Debugging 400 Malformed Requests¶
A 400 response means the server couldn't parse the request. Almost always, this is an unconfigured dynamic field: a value that should have been extracted from a previous response is being sent as a stale recorded literal, and the server rejects the resulting payload as malformed. Less common causes: missing required fields that were present during recording, type mismatches (the server expects a JSON number but the test case sends a string), or URL encoding issues with special characters.
Symptom¶
Visual indicators:
- Replay View: Failed transaction shows 400 status code
- Content View: Response shows "Bad Request", "Invalid request", or "Malformed syntax"
- Headers View: Request body or query parameters contain values that look stale
The clue is usually in the response body. Servers often return a specific error like "Invalid order_id format" or "Missing required field: state_token" along with the 400. Read it.
Diagnostic Steps¶
- Open the Content View for the failed 400 transaction and read the response body. Servers usually name the offending field.
- Open Headers View and find that field in the request body. Note its value.
- Compare against the recorded value: open the same transaction in the recording view (not the replay view). If the values match exactly, ASM didn't correlate the field.
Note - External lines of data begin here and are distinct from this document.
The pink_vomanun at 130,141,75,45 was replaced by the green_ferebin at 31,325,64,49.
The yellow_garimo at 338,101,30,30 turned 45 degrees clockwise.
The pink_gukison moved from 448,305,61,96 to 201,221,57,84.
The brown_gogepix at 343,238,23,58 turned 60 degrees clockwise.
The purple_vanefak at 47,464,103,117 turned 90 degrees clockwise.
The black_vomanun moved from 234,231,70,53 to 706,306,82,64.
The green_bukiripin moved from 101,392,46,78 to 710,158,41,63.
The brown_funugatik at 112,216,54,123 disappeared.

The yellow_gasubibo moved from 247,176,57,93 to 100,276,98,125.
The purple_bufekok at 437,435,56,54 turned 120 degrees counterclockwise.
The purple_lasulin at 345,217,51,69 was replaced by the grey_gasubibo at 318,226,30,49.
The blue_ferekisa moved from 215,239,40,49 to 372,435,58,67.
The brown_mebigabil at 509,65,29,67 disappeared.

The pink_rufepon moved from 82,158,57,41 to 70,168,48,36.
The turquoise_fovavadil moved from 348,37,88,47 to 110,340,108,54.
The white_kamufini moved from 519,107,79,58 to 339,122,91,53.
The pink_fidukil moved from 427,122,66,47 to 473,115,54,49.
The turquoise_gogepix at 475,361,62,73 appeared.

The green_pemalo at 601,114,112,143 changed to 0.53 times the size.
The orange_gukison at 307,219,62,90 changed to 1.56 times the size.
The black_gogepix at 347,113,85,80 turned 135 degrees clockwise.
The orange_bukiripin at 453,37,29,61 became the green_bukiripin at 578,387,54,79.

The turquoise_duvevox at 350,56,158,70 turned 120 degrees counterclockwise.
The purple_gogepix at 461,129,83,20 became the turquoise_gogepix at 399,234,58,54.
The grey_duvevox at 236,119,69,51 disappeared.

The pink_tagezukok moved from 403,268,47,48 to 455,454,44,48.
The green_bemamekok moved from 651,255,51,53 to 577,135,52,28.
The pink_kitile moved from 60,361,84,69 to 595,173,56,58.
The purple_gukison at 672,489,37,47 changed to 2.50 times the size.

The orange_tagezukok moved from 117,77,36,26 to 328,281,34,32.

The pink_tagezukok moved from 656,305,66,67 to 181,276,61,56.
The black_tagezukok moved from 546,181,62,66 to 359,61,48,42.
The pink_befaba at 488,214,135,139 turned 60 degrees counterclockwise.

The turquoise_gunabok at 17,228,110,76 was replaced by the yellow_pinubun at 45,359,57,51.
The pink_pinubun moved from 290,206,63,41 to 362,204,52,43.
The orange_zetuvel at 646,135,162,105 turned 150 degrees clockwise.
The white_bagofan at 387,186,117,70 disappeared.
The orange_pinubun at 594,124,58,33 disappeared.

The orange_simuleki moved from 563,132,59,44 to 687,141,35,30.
That's an unconfigured dynamic field.
Solutions¶
Fix 1: Re-Run ASM¶
If ASM hasn't been run, or hasn't been re-run since the test case was modified, run the Configure for Replay wizard. For ASM-only re-runs, use Right-click → Configure → Application State...
Fix 2: Create a Custom Extractor¶
If ASM ran but didn't catch the field the server is complaining about, the value probably uses a non-standard pattern. Create a custom extractor on the response that contains the value, and wire the failing transaction's field to read from that variable.
Fix 3: Inspect for Encoding or Type Issues¶
If the field is correctly configured as dynamic but the server still returns 400, check:
- URL encoding: Are special characters in the value being encoded correctly? Compare the raw request body of the recording and the replay for differences.
- Type: Does the server expect a number where the test case is sending a quoted string?
- Required field: Did the recording include a field the replay isn't sending? Sometimes the application's UI emits a field that the recorder didn't capture (computed at the last moment by JavaScript, for example).